# Appalled...an ad for a hedgehog for a classroom pet?!



## nibletsmom (Dec 20, 2010)

So I search weekly on the local sites such as craigslist and such looking for a ferret nation cage and I just ran across this ad for a person looking for a hedgehog as a classroom pet.

Here is the way the ad reads:

*"I am desperatly wanting a hedgehog!!! I want it for my classroom. I dont have much money for my classroom, so if someone is wanting to get rid of their hedgehog, I will gladly take it off your hands!! I can afford a small rehoming fee, but not much. PLEASE SOMEONE FIND ME A HEDGEHOG!!! i don't care what breed or color (preferably not an albino)"*

I couldn't help myself but to send them a long email about how a hedgehog wouldn't be the ideal classroom pet, hedgehog care and requirements and directed them to this site for further information.

This ad just screams a person that knows nothing about hedgehogs and their care.


----------



## LarryT (May 12, 2009)

I've been contacted several times by teachers looking for a classroom pet and I always tell them to get a pet rock. :lol:


----------



## leopardhedgehog (Nov 18, 2010)

There are multiple problems with that listing. (1 Hedghogs are wonderful but they aren't cheap. If they cannot even afford the usual initial price of a normal hedgehog (for one from a reputable breeder it often costs at least $100-$200) they how can they afford the setup, which costs as much/near as much/more than the hedgehog, not to mention food and vet bills.

Tasks to perform
**A.** In the hedgehog forum thread, what kind of cage was nibletsmom searching the local sites for?
**B.** List the usernames of everyone who posts in the hedgehog forum thread.
**C.** Extend the hedgehog forum thread, starting right after its last sentence.

Recorded data
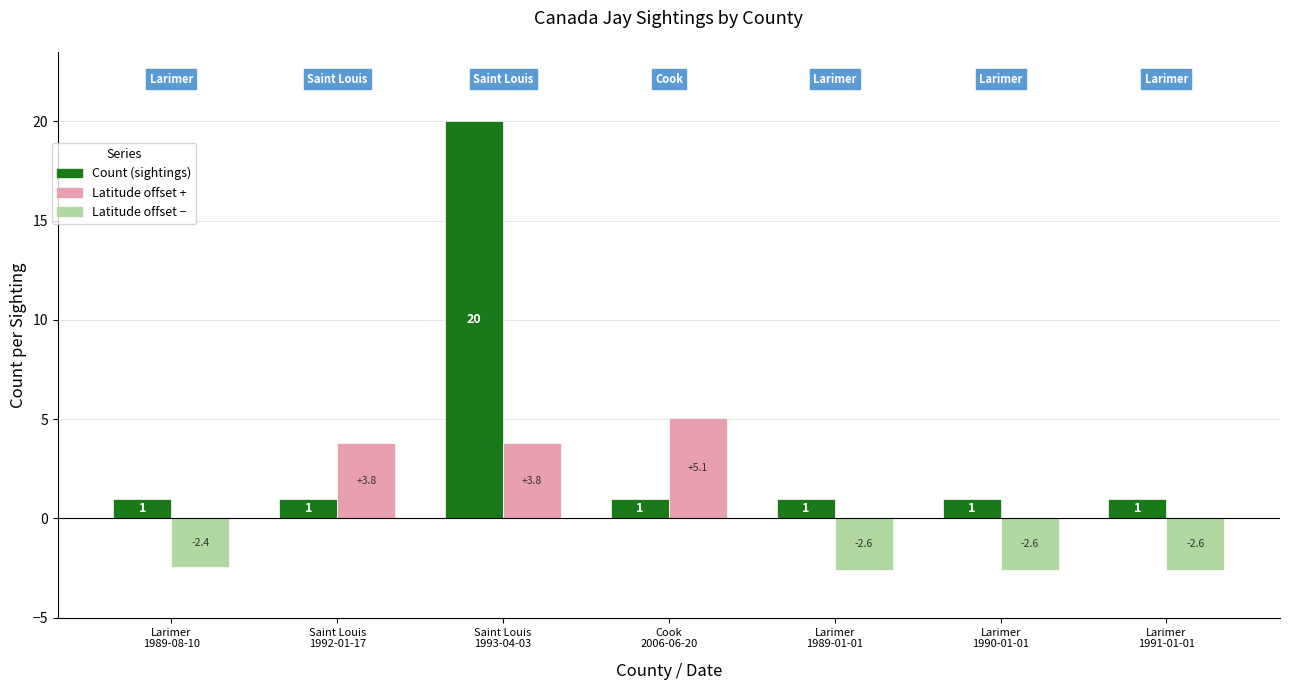

What is the greatest value displayed?

20.0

Task responses
**A.** A ferret nation cage.

**B.** nibletsmom, LarryT, leopardhedgehog

**C.**
(2 Hedgehogs really aren't the ideal pet for small children (which are usually the recipients of class pets), they may become upset or angry with the hedgehog if it prickles them or just doesn't want to interact at that moment. 
(3 In a classroom setting, the hedgehog wouldn't be able to properly bond with anyone, especially since the people would only be there during the day, and at night when the hedgehog is awake, no one would be there


----------



## alex_le_renar (Feb 21, 2011)

"I always tell them to get a pet rock. :lol:"
 that was a good one


----------



## nibletsmom (Dec 20, 2010)

Oh yea....I covered all the basis in my very long email from cost to setup to illnesses they are prone to. I included lighting/heating requirements, the bonding stage if they got a baby hedgehog and the difficult bonding if they rehomed an adult, the fact that they are nocturnal, huffy and prickly, etc etc etc.

I wasn't very nice. lol

Who knows...that person will probably delete my email as soon as they open it and continue in search of their little classroom hedgie.

Poor future classroom hedgie.


----------



## 11swedishfish (Feb 1, 2011)

i saw a similar request on Craigslist. Those always make me get up and eat a snack or something to take a breather before going back to looking at adds... otherwise i might just explode out of anger/frustration/helplessness


----------



## MissC (Nov 15, 2010)

nibletsmom said:


> I wasn't very nice. lol
> 
> Who knows...that person will probably delete my email as soon as they open it and continue in search of their little classroom hedgie.
> 
> Poor future classroom hedgie.


If we hear anymore, I'll smack the teacher with a big pet rock! :twisted:


----------



## 11swedishfish (Feb 1, 2011)

MissC said:


> If we hear anymore, I'll smack the teacher with a big pet rock! :twisted:


Violence is never the answer.

...ok, violence is rarely the answer. I guess when it comes to animals... violence can be the answer.


----------



## nibletsmom (Dec 20, 2010)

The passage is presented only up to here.